## Task to carry out
The records below are to be repeated in full, exactly as they are.

--------------------------------------------------

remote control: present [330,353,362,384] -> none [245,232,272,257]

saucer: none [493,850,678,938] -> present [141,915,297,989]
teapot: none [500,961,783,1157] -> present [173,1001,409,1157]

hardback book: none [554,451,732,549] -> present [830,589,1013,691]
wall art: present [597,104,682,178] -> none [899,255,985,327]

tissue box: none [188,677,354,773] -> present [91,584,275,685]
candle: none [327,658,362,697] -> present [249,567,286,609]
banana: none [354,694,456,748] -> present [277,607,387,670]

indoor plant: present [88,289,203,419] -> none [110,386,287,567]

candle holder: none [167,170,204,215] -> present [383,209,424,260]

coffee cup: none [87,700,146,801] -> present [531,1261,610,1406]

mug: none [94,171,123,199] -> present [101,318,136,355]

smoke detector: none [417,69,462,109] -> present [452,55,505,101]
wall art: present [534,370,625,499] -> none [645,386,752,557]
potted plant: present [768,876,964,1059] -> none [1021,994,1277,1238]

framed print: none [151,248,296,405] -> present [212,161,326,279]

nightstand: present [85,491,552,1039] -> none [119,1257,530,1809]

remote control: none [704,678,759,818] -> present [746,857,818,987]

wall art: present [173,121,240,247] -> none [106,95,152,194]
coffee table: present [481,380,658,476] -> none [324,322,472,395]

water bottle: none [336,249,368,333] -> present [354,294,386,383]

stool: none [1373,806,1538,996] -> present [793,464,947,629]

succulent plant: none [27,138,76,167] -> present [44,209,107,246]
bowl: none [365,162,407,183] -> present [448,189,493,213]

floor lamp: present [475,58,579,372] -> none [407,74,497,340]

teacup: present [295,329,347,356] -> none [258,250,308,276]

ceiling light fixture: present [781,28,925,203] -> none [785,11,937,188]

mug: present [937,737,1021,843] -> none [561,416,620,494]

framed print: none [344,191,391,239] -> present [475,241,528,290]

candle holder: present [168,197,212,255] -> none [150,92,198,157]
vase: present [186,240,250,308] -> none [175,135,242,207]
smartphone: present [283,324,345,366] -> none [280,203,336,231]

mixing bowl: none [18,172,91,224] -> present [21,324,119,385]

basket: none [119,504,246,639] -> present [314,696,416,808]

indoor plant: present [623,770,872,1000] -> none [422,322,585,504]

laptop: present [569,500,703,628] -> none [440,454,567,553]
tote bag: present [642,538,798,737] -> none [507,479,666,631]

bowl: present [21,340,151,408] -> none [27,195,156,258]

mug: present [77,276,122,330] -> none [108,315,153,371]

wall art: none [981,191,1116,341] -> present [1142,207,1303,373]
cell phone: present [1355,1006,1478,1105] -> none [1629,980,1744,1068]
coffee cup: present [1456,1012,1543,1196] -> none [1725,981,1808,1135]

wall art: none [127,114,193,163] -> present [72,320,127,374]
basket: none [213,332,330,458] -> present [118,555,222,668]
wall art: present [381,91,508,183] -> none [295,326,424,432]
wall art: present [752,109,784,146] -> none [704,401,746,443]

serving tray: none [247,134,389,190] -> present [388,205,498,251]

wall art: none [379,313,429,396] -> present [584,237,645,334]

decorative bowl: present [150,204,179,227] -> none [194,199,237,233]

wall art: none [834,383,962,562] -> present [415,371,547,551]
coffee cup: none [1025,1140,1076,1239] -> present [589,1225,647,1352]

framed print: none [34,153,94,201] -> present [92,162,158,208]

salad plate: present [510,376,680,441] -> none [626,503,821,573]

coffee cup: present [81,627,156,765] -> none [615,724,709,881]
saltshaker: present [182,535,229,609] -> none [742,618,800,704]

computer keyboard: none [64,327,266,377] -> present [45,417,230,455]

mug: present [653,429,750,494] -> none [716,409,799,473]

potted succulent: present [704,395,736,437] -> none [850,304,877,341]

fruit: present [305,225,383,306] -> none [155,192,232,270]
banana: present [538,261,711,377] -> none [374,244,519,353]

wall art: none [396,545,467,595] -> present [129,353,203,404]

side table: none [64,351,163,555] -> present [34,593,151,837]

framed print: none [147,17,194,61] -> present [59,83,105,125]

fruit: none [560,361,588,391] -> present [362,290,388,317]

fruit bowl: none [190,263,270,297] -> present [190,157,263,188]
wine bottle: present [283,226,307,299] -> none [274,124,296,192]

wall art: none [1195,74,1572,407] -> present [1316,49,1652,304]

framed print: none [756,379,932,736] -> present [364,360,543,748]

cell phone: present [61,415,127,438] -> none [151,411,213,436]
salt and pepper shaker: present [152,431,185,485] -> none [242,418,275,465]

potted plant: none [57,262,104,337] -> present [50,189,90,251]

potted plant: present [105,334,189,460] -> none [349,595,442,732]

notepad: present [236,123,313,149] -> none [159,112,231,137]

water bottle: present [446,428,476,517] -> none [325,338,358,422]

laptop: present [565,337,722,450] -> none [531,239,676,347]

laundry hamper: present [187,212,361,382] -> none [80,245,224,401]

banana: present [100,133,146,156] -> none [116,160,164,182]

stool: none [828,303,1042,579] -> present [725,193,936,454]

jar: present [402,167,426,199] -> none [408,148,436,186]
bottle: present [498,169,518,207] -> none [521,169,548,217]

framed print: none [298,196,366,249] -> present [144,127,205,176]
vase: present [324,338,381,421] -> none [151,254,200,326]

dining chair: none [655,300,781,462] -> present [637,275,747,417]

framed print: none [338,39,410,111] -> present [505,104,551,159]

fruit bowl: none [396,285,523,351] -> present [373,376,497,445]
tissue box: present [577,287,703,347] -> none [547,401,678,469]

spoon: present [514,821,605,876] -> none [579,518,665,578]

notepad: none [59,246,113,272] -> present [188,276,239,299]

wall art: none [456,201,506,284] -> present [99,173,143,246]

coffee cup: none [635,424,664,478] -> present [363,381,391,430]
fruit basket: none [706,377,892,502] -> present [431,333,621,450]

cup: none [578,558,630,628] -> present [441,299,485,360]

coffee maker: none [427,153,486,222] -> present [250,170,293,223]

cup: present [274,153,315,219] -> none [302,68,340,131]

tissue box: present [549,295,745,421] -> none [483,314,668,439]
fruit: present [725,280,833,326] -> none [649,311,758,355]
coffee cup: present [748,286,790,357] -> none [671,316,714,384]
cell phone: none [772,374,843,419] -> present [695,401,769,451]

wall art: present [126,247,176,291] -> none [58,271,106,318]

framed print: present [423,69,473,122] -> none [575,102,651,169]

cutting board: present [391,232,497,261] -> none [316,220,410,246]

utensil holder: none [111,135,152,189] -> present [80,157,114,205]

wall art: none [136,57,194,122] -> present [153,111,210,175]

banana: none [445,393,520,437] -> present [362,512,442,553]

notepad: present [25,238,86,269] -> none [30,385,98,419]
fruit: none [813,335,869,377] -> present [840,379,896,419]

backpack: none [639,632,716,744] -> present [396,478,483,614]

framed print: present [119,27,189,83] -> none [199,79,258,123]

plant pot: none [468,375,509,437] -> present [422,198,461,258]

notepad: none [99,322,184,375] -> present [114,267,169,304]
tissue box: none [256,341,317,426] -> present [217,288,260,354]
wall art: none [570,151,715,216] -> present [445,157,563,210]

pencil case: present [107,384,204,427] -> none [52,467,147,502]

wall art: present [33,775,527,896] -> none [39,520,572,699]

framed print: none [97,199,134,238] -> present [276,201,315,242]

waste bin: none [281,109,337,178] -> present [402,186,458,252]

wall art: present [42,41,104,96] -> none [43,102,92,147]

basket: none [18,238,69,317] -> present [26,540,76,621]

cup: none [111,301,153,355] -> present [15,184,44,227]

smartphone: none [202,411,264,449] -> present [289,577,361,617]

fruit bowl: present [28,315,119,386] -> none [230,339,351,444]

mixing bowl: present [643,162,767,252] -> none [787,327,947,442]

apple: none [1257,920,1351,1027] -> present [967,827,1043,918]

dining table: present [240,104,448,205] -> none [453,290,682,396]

--------------------------------------------------

## Your solution
remote control: present [330,353,362,384] -> none [245,232,272,257]

saucer: none [493,850,678,938] -> present [141,915,297,989]
teapot: none [500,961,783,1157] -> present [173,1001,409,1157]

hardback book: none [554,451,732,549] -> present [830,589,1013,691]
wall art: present [597,104,682,178] -> none [899,255,985,327]

tissue box: none [188,677,354,773] -> present [91,584,275,685]
candle: none [327,658,362,697] -> present [249,567,286,609]
banana: none [354,694,456,748] -> present [277,607,387,670]

indoor plant: present [88,289,203,419] -> none [110,386,287,567]

candle holder: none [167,170,204,215] -> present [383,209,424,260]

coffee cup: none [87,700,146,801] -> present [531,1261,610,1406]

mug: none [94,171,123,199] -> present [101,318,136,355]

smoke detector: none [417,69,462,109] -> present [452,55,505,101]
wall art: present [534,370,625,499] -> none [645,386,752,557]
potted plant: present [768,876,964,1059] -> none [1021,994,1277,1238]

framed print: none [151,248,296,405] -> present [212,161,326,279]

nightstand: present [85,491,552,1039] -> none [119,1257,530,1809]

remote control: none [704,678,759,818] -> present [746,857,818,987]

wall art: present [173,121,240,247] -> none [106,95,152,194]
coffee table: present [481,380,658,476] -> none [324,322,472,395]

water bottle: none [336,249,368,333] -> present [354,294,386,383]

stool: none [1373,806,1538,996] -> present [793,464,947,629]

succulent plant: none [27,138,76,167] -> present [44,209,107,246]
bowl: none [365,162,407,183] -> present [448,189,493,213]

floor lamp: present [475,58,579,372] -> none [407,74,497,340]

teacup: present [295,329,347,356] -> none [258,250,308,276]

ceiling light fixture: present [781,28,925,203] -> none [785,11,937,188]

mug: present [937,737,1021,843] -> none [561,416,620,494]

framed print: none [344,191,391,239] -> present [475,241,528,290]

candle holder: present [168,197,212,255] -> none [150,92,198,157]
vase: present [186,240,250,308] -> none [175,135,242,207]
smartphone: present [283,324,345,366] -> none [280,203,336,231]

mixing bowl: none [18,172,91,224] -> present [21,324,119,385]

basket: none [119,504,246,639] -> present [314,696,416,808]

indoor plant: present [623,770,872,1000] -> none [422,322,585,504]

laptop: present [569,500,703,628] -> none [440,454,567,553]
tote bag: present [642,538,798,737] -> none [507,479,666,631]

bowl: present [21,340,151,408] -> none [27,195,156,258]

mug: present [77,276,122,330] -> none [108,315,153,371]

wall art: none [981,191,1116,341] -> present [1142,207,1303,373]
cell phone: present [1355,1006,1478,1105] -> none [1629,980,1744,1068]
coffee cup: present [1456,1012,1543,1196] -> none [1725,981,1808,1135]

wall art: none [127,114,193,163] -> present [72,320,127,374]
basket: none [213,332,330,458] -> present [118,555,222,668]
wall art: present [381,91,508,183] -> none [295,326,424,432]
wall art: present [752,109,784,146] -> none [704,401,746,443]

serving tray: none [247,134,389,190] -> present [388,205,498,251]

wall art: none [379,313,429,396] -> present [584,237,645,334]

decorative bowl: present [150,204,179,227] -> none [194,199,237,233]

wall art: none [834,383,962,562] -> present [415,371,547,551]
coffee cup: none [1025,1140,1076,1239] -> present [589,1225,647,1352]

framed print: none [34,153,94,201] -> present [92,162,158,208]

salad plate: present [510,376,680,441] -> none [626,503,821,573]

coffee cup: present [81,627,156,765] -> none [615,724,709,881]
saltshaker: present [182,535,229,609] -> none [742,618,800,704]

computer keyboard: none [64,327,266,377] -> present [45,417,230,455]

mug: present [653,429,750,494] -> none [716,409,799,473]

potted succulent: present [704,395,736,437] -> none [850,304,877,341]

fruit: present [305,225,383,306] -> none [155,192,232,270]
banana: present [538,261,711,377] -> none [374,244,519,353]

wall art: none [396,545,467,595] -> present [129,353,203,404]

side table: none [64,351,163,555] -> present [34,593,151,837]

framed print: none [147,17,194,61] -> present [59,83,105,125]

fruit: none [560,361,588,391] -> present [362,290,388,317]

fruit bowl: none [190,263,270,297] -> present [190,157,263,188]
wine bottle: present [283,226,307,299] -> none [274,124,296,192]

wall art: none [1195,74,1572,407] -> present [1316,49,1652,304]

framed print: none [756,379,932,736] -> present [364,360,543,748]

cell phone: present [61,415,127,438] -> none [151,411,213,436]
salt and pepper shaker: present [152,431,185,485] -> none [242,418,275,465]

potted plant: none [57,262,104,337] -> present [50,189,90,251]

potted plant: present [105,334,189,460] -> none [349,595,442,732]

notepad: present [236,123,313,149] -> none [159,112,231,137]

water bottle: present [446,428,476,517] -> none [325,338,358,422]

laptop: present [565,337,722,450] -> none [531,239,676,347]

laundry hamper: present [187,212,361,382] -> none [80,245,224,401]

banana: present [100,133,146,156] -> none [116,160,164,182]

stool: none [828,303,1042,579] -> present [725,193,936,454]

jar: present [402,167,426,199] -> none [408,148,436,186]
bottle: present [498,169,518,207] -> none [521,169,548,217]

framed print: none [298,196,366,249] -> present [144,127,205,176]
vase: present [324,338,381,421] -> none [151,254,200,326]

dining chair: none [655,300,781,462] -> present [637,275,747,417]

framed print: none [338,39,410,111] -> present [505,104,551,159]

fruit bowl: none [396,285,523,351] -> present [373,376,497,445]
tissue box: present [577,287,703,347] -> none [547,401,678,469]

spoon: present [514,821,605,876] -> none [579,518,665,578]

notepad: none [59,246,113,272] -> present [188,276,239,299]

wall art: none [456,201,506,284] -> present [99,173,143,246]

coffee cup: none [635,424,664,478] -> present [363,381,391,430]
fruit basket: none [706,377,892,502] -> present [431,333,621,450]

cup: none [578,558,630,628] -> present [441,299,485,360]

coffee maker: none [427,153,486,222] -> present [250,170,293,223]

cup: present [274,153,315,219] -> none [302,68,340,131]

tissue box: present [549,295,745,421] -> none [483,314,668,439]
fruit: present [725,280,833,326] -> none [649,311,758,355]
coffee cup: present [748,286,790,357] -> none [671,316,714,384]
cell phone: none [772,374,843,419] -> present [695,401,769,451]

wall art: present [126,247,176,291] -> none [58,271,106,318]

framed print: present [423,69,473,122] -> none [575,102,651,169]

cutting board: present [391,232,497,261] -> none [316,220,410,246]

utensil holder: none [111,135,152,189] -> present [80,157,114,205]

wall art: none [136,57,194,122] -> present [153,111,210,175]

banana: none [445,393,520,437] -> present [362,512,442,553]

notepad: present [25,238,86,269] -> none [30,385,98,419]
fruit: none [813,335,869,377] -> present [840,379,896,419]

backpack: none [639,632,716,744] -> present [396,478,483,614]

framed print: present [119,27,189,83] -> none [199,79,258,123]

plant pot: none [468,375,509,437] -> present [422,198,461,258]

notepad: none [99,322,184,375] -> present [114,267,169,304]
tissue box: none [256,341,317,426] -> present [217,288,260,354]
wall art: none [570,151,715,216] -> present [445,157,563,210]

pencil case: present [107,384,204,427] -> none [52,467,147,502]

wall art: present [33,775,527,896] -> none [39,520,572,699]

framed print: none [97,199,134,238] -> present [276,201,315,242]

waste bin: none [281,109,337,178] -> present [402,186,458,252]

wall art: present [42,41,104,96] -> none [43,102,92,147]

basket: none [18,238,69,317] -> present [26,540,76,621]

cup: none [111,301,153,355] -> present [15,184,44,227]

smartphone: none [202,411,264,449] -> present [289,577,361,617]

fruit bowl: present [28,315,119,386] -> none [230,339,351,444]

mixing bowl: present [643,162,767,252] -> none [787,327,947,442]

apple: none [1257,920,1351,1027] -> present [967,827,1043,918]

dining table: present [240,104,448,205] -> none [453,290,682,396]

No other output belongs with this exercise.